Wine news July 25, 2015

The Washington Post looks at the legacy of Napa Valley legend Robert Mondavi. "The push for affordable everyday wines, advocated by Michael, and the drive for quality, pursued notably by Tim, stretched the winery and the family in different directions."

The Los Angeles Times explores rosé. "Beyond this, it’s helpful to break them all down into three subsets: rosés for beginners (fail-safe bottles to pick up and guzzle down, generous, delicious, soothing); rosés for experts, (a bit more challenging, elusive and serious); and rosés for weirdos (iconoclastic, experimental, odd, delightful — some traditional, some not)."

Bloomberg reports that French wine output has dropped due to climactic challenges. "In Champagne, spring frost destroyed grape production on 4,600 hectares (11,367 acres), and there’s strong pressure from fungal diseases mildew and gray rot, the ministry said."

Jancis Robinson on winemakers cutting back on sulphur. "The problem is that if no sulphur dioxide is added, then the wine has no defence against harmful bacteria and is more likely to oxidise, to lose its freshness and fruity charm and possibly turn brown."
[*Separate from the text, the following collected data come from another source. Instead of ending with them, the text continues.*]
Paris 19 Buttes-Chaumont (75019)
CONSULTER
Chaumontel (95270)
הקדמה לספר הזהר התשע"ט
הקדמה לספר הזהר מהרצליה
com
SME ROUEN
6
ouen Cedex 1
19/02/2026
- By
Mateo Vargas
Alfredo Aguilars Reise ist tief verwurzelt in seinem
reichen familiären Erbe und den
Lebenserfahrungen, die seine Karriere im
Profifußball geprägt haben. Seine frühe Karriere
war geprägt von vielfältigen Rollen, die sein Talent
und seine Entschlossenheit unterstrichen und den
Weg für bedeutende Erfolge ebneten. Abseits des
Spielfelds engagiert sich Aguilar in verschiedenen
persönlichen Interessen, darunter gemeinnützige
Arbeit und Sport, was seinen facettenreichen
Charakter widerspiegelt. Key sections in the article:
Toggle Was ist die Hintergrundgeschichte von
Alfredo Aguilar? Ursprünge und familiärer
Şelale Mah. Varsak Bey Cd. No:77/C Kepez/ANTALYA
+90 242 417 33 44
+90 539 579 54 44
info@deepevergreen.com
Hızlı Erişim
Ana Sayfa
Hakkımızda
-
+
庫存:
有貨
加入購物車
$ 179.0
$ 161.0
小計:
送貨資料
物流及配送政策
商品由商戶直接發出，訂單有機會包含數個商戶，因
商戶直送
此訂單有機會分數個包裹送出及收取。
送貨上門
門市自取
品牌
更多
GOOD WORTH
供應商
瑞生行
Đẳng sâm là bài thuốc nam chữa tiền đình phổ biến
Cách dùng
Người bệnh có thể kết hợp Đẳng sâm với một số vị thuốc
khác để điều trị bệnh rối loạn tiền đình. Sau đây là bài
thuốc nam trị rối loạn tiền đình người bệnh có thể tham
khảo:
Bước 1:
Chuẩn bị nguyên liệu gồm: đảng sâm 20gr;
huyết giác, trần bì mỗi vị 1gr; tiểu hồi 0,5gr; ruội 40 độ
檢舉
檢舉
Fortune on how Hungary's Tokaj region is reviving its Jewish heritage. "The central European nation deported half a million Jews. In the final months of the war, Hungarian fascists executed thousands of Jews, shooting them and pushing them into the Danube river."

Winesearcher on why Napa is not promoting organic as a marketing tool. "Thus, I wasn't sorry when Long Meadow Ranch CEO Ted Hall said to Matthiason that not getting certified as organic is "just an excuse for not wanting to work hard. I find it sloppy thinking. You either are or you aren't. What you're really saying (by not getting certified) is you're a sloppy farmer."

The Huffington Post on why you should freeze your leftover wine.

In Decanter "Andrew Jefford heads to Alsace’s Niedermorschwihr – and discovers a great winemaking talent."

The Drinks Business on 10 extreme vineyards that push viticulture to its limits.